WHAT YOU WILL DO >>
From the listing below, extract every line in which the word "backends" appears.

INFORMATION SHOWN >>
Segment Open

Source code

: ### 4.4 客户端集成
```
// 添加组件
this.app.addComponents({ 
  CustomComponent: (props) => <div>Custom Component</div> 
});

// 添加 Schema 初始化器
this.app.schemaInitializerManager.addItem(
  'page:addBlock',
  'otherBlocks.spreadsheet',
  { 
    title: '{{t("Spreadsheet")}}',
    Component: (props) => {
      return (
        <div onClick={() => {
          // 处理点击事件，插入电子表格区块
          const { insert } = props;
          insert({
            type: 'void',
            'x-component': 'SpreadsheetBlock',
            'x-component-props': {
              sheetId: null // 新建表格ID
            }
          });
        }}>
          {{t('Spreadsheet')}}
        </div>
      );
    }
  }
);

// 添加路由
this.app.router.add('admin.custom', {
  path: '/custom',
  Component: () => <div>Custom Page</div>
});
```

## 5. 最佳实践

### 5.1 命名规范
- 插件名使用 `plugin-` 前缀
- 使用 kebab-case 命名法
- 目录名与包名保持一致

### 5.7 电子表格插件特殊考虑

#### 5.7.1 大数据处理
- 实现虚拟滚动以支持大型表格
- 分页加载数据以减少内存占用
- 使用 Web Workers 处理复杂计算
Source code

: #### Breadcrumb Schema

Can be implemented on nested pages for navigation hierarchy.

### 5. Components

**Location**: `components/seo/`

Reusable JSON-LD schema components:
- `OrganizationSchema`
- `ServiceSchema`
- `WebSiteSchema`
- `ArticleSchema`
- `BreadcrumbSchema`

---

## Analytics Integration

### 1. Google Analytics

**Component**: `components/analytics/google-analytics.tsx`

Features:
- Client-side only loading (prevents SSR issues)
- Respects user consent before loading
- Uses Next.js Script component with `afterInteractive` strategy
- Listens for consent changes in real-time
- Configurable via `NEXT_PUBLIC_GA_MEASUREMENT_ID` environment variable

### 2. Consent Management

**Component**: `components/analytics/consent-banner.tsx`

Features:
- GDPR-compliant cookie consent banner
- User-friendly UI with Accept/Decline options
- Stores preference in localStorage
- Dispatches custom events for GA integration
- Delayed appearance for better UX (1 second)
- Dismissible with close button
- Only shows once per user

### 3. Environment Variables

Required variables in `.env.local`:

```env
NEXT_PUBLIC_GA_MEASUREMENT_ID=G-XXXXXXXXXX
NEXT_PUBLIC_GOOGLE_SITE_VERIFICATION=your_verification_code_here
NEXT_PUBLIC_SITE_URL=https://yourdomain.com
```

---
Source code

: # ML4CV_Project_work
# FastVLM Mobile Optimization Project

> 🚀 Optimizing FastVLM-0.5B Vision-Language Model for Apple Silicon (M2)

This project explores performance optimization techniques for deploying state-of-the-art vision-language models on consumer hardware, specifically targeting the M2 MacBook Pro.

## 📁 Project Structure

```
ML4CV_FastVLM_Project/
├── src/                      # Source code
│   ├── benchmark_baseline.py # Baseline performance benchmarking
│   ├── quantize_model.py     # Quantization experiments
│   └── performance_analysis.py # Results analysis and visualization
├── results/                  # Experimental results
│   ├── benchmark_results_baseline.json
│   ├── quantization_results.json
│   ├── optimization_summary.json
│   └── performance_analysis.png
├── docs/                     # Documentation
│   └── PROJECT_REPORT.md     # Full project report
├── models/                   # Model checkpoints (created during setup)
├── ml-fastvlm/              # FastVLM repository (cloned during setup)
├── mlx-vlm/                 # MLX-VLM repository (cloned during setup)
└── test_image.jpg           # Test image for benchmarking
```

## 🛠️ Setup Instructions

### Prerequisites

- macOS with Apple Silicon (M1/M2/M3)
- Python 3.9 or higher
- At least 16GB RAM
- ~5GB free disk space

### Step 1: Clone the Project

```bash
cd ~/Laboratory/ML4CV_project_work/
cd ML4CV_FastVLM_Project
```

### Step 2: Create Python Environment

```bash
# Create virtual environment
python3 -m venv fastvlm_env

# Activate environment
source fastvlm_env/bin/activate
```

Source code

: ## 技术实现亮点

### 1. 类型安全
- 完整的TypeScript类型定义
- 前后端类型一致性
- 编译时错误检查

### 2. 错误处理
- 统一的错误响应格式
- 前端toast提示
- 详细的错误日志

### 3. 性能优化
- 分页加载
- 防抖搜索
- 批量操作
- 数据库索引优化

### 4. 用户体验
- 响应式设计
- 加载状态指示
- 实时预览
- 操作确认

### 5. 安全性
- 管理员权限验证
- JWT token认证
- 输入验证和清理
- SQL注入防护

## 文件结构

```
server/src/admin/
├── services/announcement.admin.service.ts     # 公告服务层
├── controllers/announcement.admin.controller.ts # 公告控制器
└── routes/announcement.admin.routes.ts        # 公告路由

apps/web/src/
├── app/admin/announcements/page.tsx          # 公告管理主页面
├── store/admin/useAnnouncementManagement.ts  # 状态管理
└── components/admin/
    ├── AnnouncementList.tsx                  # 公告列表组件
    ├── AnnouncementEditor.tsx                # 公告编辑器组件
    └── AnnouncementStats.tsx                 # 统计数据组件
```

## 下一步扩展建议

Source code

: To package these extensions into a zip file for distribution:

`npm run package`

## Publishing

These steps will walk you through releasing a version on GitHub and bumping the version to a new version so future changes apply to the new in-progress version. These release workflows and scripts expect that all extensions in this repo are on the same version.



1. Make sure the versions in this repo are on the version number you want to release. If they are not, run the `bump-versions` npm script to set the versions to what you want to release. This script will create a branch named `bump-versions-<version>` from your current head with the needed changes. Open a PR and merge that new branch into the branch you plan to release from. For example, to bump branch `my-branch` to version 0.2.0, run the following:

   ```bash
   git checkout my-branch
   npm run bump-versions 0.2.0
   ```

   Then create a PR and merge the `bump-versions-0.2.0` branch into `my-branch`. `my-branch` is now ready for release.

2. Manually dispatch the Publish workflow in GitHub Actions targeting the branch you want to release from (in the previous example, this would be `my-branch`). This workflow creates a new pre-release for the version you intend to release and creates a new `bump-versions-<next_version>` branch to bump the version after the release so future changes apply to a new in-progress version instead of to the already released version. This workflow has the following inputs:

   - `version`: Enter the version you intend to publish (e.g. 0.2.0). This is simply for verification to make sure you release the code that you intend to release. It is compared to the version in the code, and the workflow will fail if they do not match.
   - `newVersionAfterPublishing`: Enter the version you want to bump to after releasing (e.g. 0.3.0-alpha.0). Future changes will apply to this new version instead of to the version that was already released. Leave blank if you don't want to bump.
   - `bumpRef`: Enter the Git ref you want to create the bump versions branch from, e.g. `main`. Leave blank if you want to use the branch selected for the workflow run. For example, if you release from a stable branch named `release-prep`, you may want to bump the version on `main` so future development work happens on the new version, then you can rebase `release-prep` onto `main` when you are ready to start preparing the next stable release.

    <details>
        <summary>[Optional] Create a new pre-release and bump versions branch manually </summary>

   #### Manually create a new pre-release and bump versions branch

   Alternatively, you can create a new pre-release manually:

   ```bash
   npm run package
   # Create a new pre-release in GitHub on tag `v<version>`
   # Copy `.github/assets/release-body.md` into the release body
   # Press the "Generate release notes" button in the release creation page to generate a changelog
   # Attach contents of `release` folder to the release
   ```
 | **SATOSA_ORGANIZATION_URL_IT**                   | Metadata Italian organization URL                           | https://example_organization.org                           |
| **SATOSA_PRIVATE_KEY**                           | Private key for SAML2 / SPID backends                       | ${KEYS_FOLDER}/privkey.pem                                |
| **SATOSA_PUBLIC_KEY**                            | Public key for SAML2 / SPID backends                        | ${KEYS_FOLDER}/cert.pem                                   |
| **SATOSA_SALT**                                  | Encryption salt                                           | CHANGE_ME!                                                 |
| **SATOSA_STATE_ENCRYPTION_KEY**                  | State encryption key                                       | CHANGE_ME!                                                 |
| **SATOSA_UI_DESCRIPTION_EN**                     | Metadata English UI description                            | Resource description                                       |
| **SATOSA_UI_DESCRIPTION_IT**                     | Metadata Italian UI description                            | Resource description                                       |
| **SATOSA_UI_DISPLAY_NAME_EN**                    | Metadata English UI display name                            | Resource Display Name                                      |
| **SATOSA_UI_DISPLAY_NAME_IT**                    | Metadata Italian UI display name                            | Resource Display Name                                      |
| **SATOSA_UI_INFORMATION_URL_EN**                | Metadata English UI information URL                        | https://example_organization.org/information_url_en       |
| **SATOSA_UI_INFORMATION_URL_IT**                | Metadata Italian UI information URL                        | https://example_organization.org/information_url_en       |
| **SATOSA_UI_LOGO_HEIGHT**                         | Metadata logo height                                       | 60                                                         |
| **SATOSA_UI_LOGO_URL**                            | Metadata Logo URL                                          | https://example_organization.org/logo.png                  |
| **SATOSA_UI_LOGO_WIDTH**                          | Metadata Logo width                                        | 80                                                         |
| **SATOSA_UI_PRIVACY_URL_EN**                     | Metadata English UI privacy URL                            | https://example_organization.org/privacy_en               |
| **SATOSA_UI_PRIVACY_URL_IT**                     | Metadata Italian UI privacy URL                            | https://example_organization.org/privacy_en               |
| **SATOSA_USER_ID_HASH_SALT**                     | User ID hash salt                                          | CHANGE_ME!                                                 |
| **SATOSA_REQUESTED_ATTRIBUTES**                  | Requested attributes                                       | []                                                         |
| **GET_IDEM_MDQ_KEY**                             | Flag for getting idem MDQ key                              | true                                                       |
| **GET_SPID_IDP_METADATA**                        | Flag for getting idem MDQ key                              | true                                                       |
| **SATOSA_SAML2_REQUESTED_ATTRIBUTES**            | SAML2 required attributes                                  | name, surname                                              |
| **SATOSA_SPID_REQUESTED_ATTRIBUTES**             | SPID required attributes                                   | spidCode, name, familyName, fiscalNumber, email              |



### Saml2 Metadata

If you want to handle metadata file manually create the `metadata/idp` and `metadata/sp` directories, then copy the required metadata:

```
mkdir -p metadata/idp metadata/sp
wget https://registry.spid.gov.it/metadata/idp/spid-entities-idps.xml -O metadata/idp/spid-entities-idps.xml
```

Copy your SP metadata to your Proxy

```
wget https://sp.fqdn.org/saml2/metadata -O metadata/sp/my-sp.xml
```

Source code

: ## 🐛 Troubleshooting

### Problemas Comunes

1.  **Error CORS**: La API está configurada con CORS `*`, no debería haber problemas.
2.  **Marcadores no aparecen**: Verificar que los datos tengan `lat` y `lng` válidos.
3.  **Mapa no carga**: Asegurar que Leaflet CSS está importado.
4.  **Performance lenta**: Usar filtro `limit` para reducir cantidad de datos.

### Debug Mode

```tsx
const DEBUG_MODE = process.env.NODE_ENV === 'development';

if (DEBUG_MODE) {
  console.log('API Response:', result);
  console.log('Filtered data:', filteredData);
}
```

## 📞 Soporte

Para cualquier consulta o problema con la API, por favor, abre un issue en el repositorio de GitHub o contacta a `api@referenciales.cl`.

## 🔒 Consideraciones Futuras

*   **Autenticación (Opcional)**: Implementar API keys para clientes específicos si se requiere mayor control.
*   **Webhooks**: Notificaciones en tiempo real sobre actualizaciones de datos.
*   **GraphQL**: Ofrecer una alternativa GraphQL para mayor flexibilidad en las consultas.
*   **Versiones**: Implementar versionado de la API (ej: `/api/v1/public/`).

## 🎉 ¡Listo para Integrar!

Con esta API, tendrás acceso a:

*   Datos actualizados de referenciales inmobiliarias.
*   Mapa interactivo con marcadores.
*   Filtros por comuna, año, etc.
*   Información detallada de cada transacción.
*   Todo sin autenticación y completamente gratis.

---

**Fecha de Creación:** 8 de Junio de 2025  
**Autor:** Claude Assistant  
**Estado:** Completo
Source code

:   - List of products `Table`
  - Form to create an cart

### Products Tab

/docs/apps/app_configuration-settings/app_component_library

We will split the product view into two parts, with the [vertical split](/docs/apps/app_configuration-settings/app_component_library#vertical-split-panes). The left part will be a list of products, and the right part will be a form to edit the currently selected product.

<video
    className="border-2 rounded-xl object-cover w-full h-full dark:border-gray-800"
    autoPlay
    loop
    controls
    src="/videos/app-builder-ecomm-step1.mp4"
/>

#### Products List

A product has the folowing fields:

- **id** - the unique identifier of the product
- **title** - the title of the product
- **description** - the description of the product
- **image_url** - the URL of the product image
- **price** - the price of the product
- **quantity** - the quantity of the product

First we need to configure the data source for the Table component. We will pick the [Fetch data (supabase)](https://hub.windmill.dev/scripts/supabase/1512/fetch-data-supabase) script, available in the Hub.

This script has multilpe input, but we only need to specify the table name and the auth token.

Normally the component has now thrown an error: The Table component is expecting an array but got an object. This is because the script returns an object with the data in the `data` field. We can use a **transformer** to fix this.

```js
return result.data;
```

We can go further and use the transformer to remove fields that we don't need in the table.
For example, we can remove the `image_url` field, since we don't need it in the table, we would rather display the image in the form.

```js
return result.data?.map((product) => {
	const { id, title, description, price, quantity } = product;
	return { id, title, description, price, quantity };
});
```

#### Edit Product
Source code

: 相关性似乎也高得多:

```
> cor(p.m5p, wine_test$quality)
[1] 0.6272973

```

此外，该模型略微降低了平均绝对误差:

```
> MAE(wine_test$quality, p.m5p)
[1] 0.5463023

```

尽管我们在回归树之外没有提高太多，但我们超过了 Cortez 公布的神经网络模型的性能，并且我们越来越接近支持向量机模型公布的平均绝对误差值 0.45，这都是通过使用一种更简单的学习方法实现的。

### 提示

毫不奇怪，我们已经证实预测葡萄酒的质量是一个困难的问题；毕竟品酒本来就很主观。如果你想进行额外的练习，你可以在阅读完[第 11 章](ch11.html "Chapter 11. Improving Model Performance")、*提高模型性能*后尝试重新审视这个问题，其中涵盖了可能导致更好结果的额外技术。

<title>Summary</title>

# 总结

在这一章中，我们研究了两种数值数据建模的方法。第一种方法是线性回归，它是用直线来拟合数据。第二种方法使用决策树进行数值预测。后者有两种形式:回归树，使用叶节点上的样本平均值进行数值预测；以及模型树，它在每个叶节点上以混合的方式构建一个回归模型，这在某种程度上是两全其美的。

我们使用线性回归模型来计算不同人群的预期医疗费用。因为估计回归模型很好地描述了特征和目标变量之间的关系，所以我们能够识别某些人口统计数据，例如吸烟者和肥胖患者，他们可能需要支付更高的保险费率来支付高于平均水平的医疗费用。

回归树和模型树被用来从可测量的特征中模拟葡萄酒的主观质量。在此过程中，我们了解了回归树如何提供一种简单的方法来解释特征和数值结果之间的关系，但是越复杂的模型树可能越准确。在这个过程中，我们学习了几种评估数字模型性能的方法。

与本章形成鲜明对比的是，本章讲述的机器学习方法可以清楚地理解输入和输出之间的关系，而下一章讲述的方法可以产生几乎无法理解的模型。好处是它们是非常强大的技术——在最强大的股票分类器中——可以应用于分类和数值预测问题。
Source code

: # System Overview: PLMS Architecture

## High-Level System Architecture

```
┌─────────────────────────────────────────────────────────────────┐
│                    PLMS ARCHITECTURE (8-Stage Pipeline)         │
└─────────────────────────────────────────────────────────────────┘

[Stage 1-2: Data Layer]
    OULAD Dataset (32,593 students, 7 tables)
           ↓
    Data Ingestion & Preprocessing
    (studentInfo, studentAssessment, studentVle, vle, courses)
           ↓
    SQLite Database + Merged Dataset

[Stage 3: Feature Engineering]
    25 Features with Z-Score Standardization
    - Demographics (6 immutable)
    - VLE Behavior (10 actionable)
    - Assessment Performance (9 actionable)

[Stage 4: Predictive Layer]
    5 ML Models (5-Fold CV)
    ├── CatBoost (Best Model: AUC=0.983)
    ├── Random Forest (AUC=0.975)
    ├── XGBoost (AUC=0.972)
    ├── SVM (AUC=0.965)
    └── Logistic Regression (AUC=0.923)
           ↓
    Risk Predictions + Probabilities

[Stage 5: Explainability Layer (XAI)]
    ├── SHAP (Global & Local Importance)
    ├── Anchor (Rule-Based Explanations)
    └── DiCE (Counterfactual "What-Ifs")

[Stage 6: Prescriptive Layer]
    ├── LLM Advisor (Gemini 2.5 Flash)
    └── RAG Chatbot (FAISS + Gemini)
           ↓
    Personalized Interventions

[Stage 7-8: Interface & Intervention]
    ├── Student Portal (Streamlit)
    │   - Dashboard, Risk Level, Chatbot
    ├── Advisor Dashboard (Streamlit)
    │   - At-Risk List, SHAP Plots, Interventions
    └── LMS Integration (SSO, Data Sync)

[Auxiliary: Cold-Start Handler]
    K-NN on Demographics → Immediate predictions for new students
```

Segment Closed

SOLVED PROBLEM >>
| **SATOSA_PRIVATE_KEY**                           | Private key for SAML2 / SPID backends                       | ${KEYS_FOLDER}/privkey.pem                                |
| **SATOSA_PUBLIC_KEY**                            | Public key for SAML2 / SPID backends                        | ${KEYS_FOLDER}/cert.pem                                   |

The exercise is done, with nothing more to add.